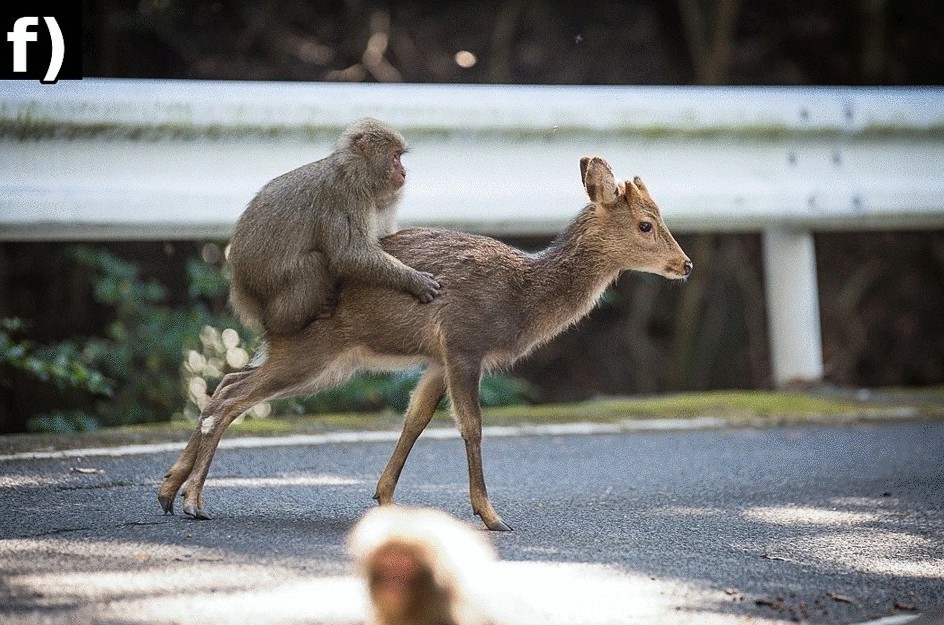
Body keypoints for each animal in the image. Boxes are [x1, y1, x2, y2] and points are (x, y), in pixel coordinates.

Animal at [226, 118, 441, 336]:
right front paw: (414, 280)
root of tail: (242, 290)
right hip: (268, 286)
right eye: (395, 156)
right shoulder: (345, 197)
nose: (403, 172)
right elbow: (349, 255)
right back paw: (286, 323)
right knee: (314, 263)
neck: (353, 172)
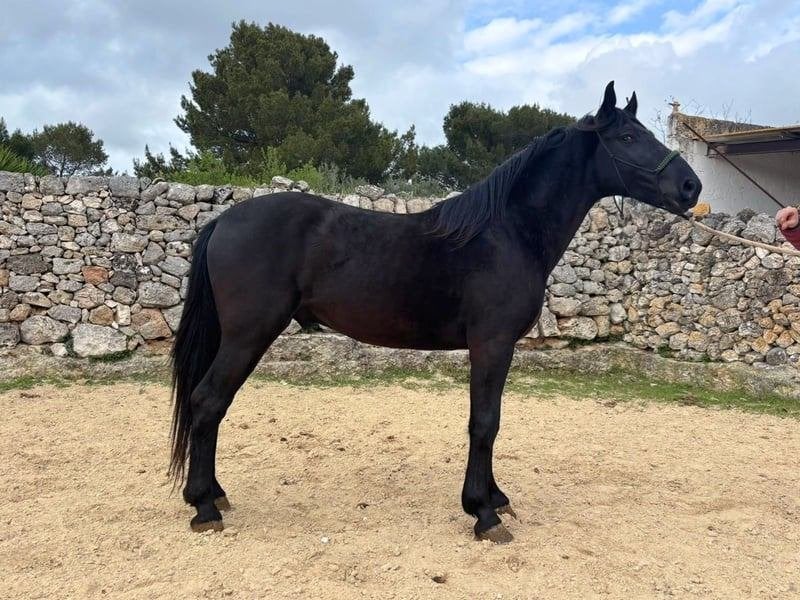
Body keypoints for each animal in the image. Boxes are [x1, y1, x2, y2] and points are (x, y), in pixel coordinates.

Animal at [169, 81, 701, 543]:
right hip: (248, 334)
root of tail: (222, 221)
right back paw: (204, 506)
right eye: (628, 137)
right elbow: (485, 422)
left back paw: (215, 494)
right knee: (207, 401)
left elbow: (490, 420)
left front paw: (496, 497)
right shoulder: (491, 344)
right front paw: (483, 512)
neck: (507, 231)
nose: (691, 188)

========

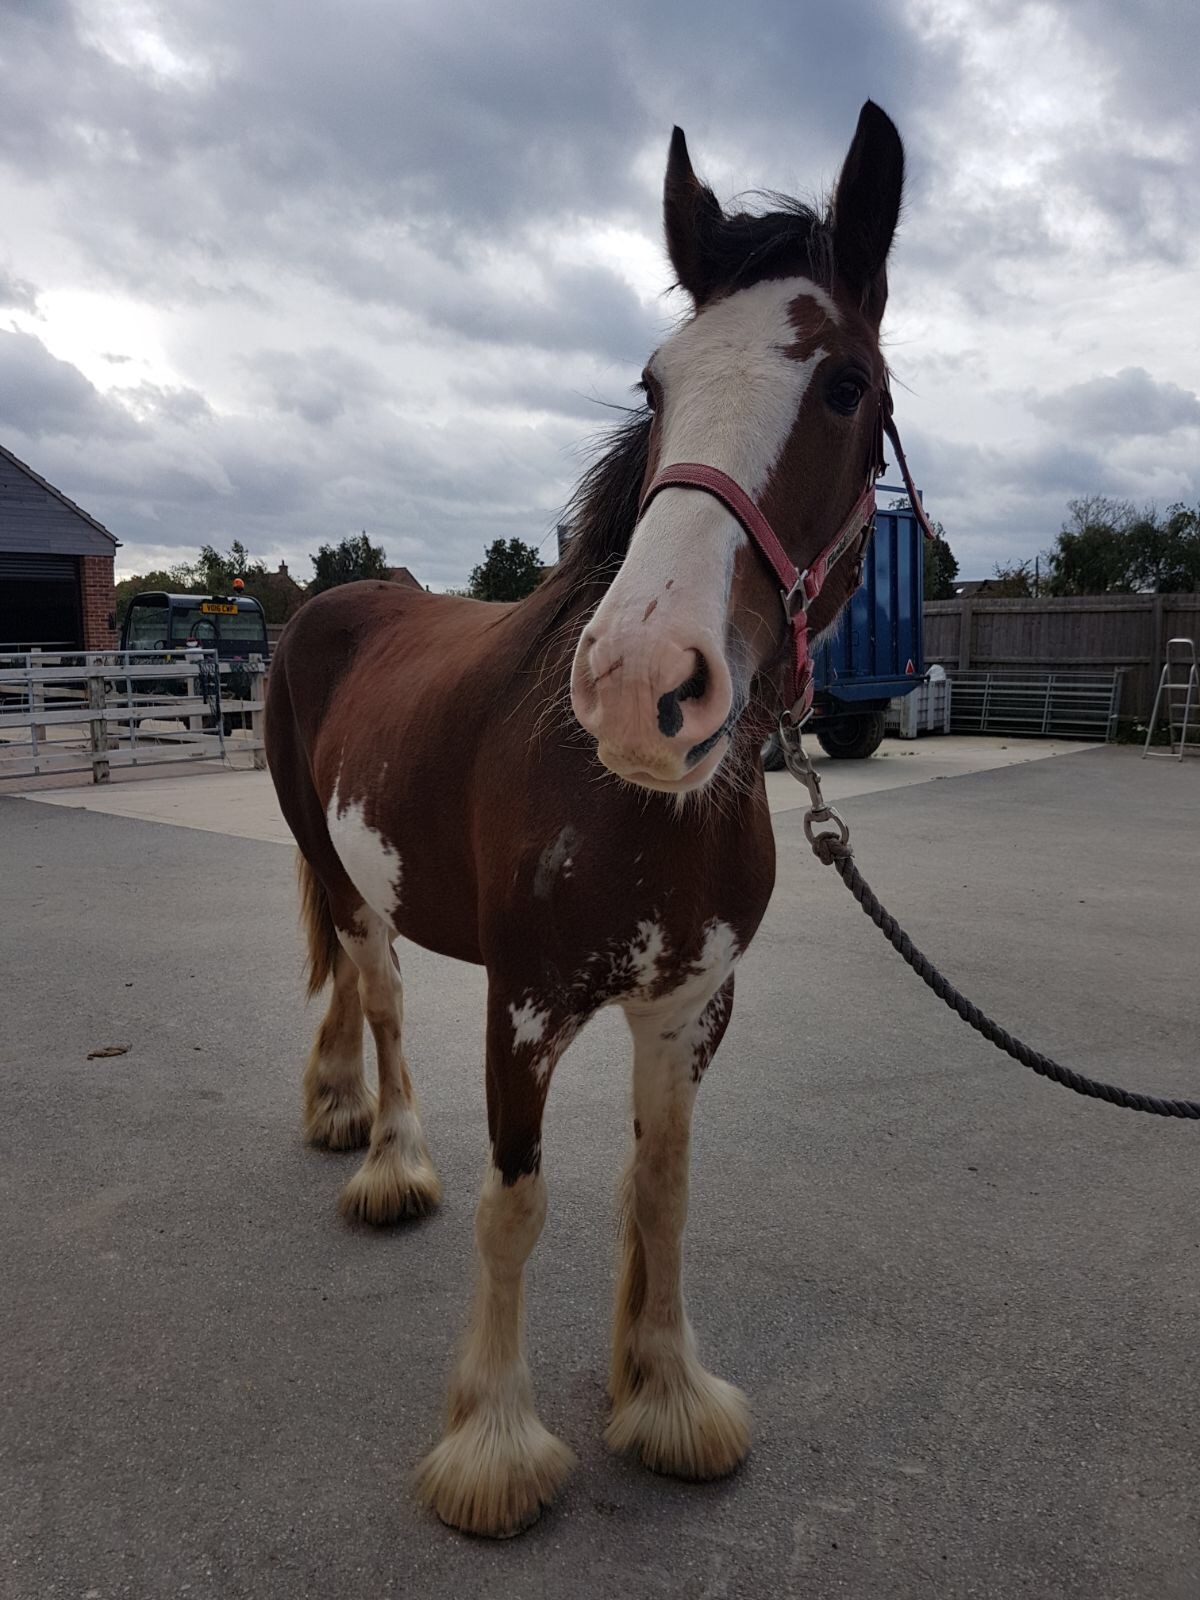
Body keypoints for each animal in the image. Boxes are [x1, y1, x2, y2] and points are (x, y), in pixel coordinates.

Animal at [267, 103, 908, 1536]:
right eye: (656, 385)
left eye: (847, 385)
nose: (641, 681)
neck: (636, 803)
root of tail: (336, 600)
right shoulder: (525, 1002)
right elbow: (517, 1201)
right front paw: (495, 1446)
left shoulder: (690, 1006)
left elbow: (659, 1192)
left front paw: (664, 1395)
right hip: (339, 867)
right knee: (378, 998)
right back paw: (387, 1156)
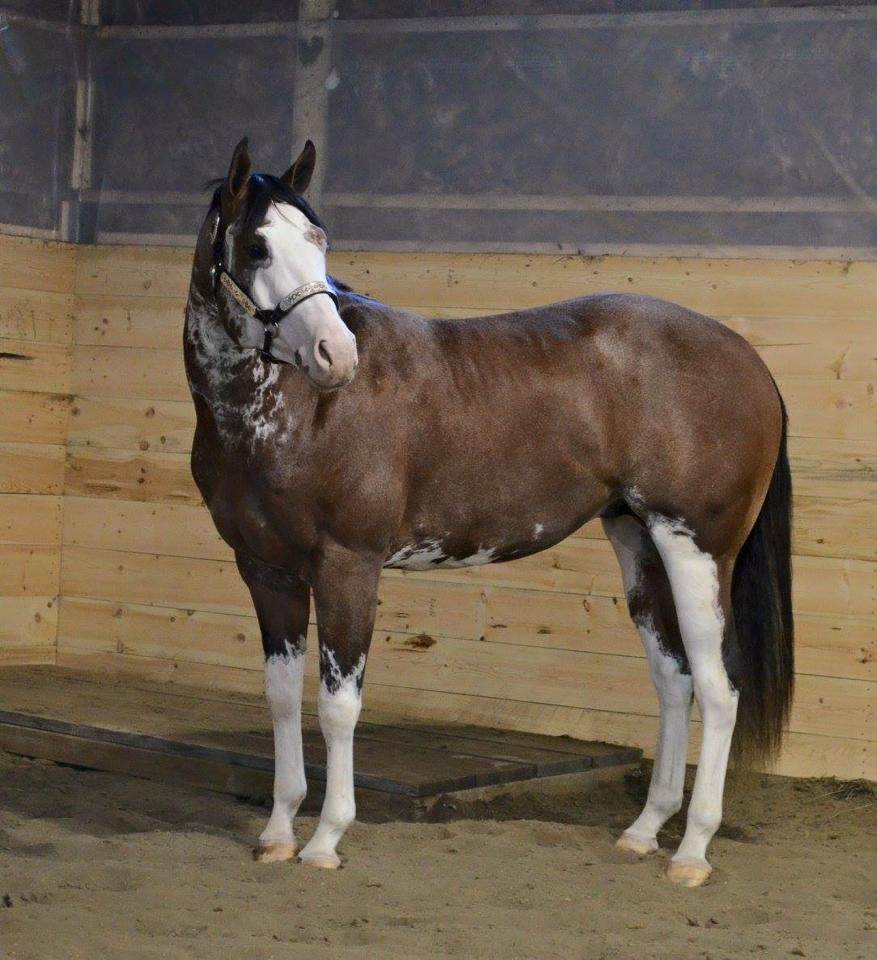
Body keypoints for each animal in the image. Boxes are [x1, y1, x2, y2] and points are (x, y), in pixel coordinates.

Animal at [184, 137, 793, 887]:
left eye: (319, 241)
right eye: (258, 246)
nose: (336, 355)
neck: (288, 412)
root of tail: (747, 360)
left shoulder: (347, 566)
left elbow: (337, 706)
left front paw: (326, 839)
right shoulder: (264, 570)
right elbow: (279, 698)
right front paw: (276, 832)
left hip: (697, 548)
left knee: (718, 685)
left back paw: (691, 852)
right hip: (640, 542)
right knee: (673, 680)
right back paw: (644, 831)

========

Reproduce, word for word, everything in the listing above from the line containing "right knee: (378, 998)" down to the line containing "right back paw: (644, 831)", both of them included. No pictures.

right knee: (378, 998)
right back paw: (387, 1156)
Body keypoints for each animal in the image. Boxes are [x1, y1, x2, y2] and points are (x, y), in pixel coordinates.

Animal at [184, 137, 793, 887]:
left eye: (319, 241)
right eye: (258, 246)
nose: (336, 355)
neck: (288, 412)
root of tail: (747, 360)
left shoulder: (347, 566)
left elbow: (337, 706)
left front paw: (326, 839)
right shoulder: (264, 570)
right elbow: (279, 698)
right front paw: (276, 832)
left hip: (697, 548)
left knee: (718, 685)
left back paw: (691, 852)
right hip: (640, 542)
right knee: (673, 680)
right back paw: (644, 831)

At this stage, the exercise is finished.